- O que se pede -
a: Liste as coisas que, segundo o trecho do Fédon, existem primeiro, antes de haver qualquer harmonia.
b: Explique, com base no trecho do Fédon, por que Sócrates afirma que a comparação da alma com a harmonia não se sustenta.
c: Diga se cada afirmação concorda com o trecho do Fédon, respondendo sim ou não e citando as palavras do texto que decidem: (i) o interlocutor admite que a harmonia, sendo composta, pode ser anterior aos elementos de que é formada; (ii) segundo Sócrates, a harmonia é a que desaparece primeiro; (iii) Sócrates chama o interlocutor de forasteiro de Atenas.

- Texto para leitura -
Fédon 92a-95a — Exame da concepção de Símias

Então, falou Sócrates: No entanto, forasteiro de Tebas, é o que terás de fazer, se continuares a dizer que a harmonia é algo composto, e a alma, uma espécie de harmonia resultante da tensão dos elementos constitutivos do corpo. Pois decerto não te permitirás afirmar que a harmonia, sendo um composto, é anterior aos elementos de que é formada. Ou afirmarás isso mesmo?

De forma alguma, Sócrates, respondeu.

E não percebes, continuou, que é justamente o que se dá ,quando declaras que a alma existia antes de ingressar no corpo do homem e de lhe assumir a forma, porém é composta de elementos que até então não existiam? Harmonia não é o que afirmas em tua comparação; ao contrário: primeiro existem a lira, as cordas e os sons, sem nenhuma harmonia. Esta é a última a formar-se, como é também a que desaparece mais cedo. De que modo porás em consonância esta asserção com o que disseste antes?

- Material fornecido -
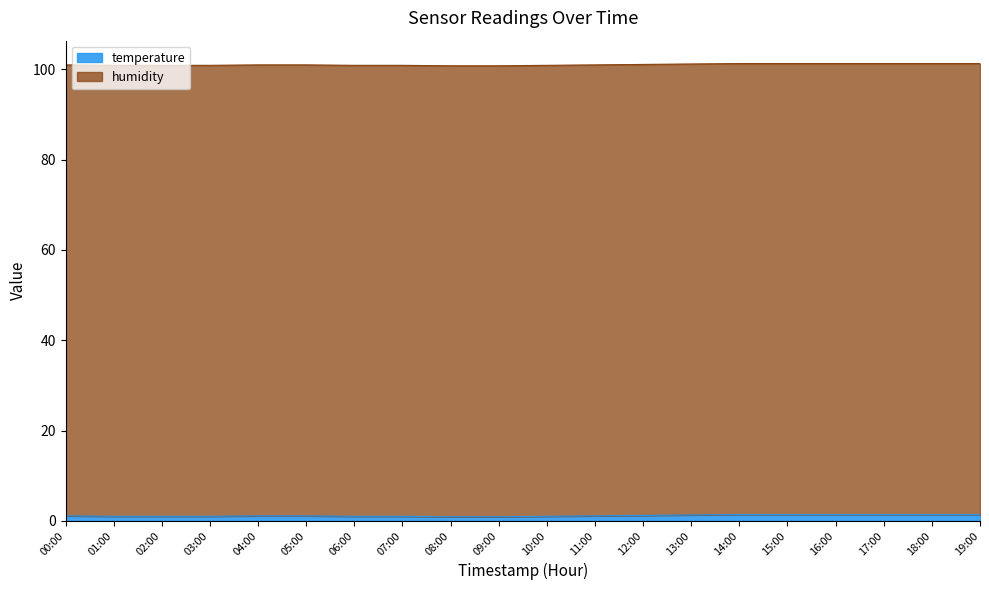

Reading left to right, transcribe all the data shown in this chart.

00:00=1.1	01:00=1.0	02:00=1.0	03:00=1.0	04:00=1.1	05:00=1.1	06:00=1.0	07:00=1.0	08:00=0.9	09:00=0.9	10:00=1.0	11:00=1.1	12:00=1.2	13:00=1.3	14:00=1.4	15:00=1.4	16:00=1.4	17:00=1.4	18:00=1.4	19:00=1.4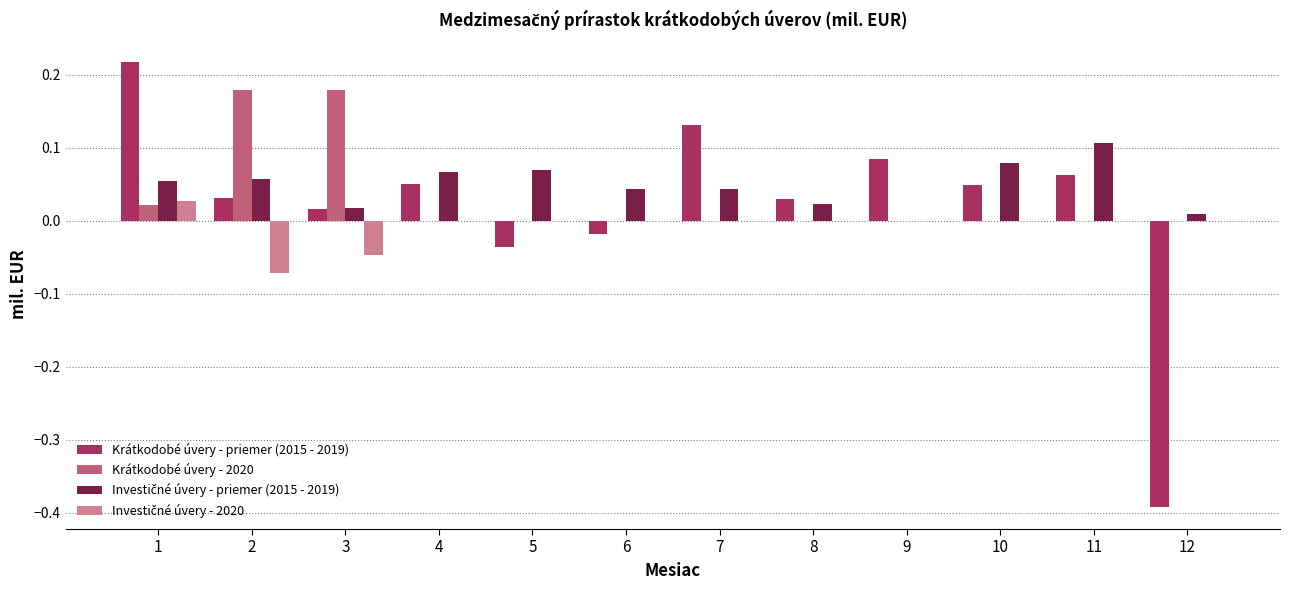

How many categories are shown in the chart?

12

- Respostas em ordem -
a: A lira, as cordas e os sons.

b: Na harmonia, primeiro existem a lira, as cordas e os sons, sem nenhuma harmonia, e esta é a última a formar-se e a primeira a desaparecer. Por isso, um composto não pode ser anterior aos elementos que o formam. Contudo, o interlocutor declara que a alma existia antes de ingressar no corpo, embora seja composta de elementos que até então não existiam.

c:
(i) Não: "De forma alguma, Sócrates, respondeu."
(ii) Sim: "como é também a que desaparece mais cedo."
(iii) Não: "forasteiro de Tebas".